■ Task directions
Copy out the text lines of every entry below, character for character. Leave out the pictures.

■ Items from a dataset
◆ ◆ ◆ ◆ ◆ ◆ ◆
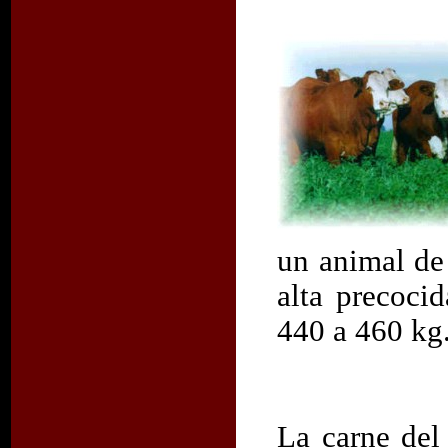
un animal de
alta precoci
440 a 460 kg.
La carne del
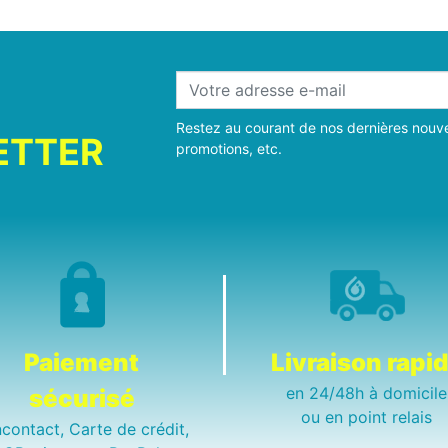
Restez au courant de nos dernières nouve
ETTER
promotions, etc.
Paiement
Livraison rapi
en 24/48h à domicile
sécurisé
ou en point relais
contact, Carte de crédit,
◆ ◆ ◆ ◆ ◆ ◆ ◆
■ Response to the task
un animal de
alta precoci
440 a 460 kg.
La carne del
Restez au courant de nos dernières nouve
ETTER
promotions, etc.
Paiement
Livraison rapi
en 24/48h à domicile
sécurisé
ou en point relais
contact, Carte de crédit,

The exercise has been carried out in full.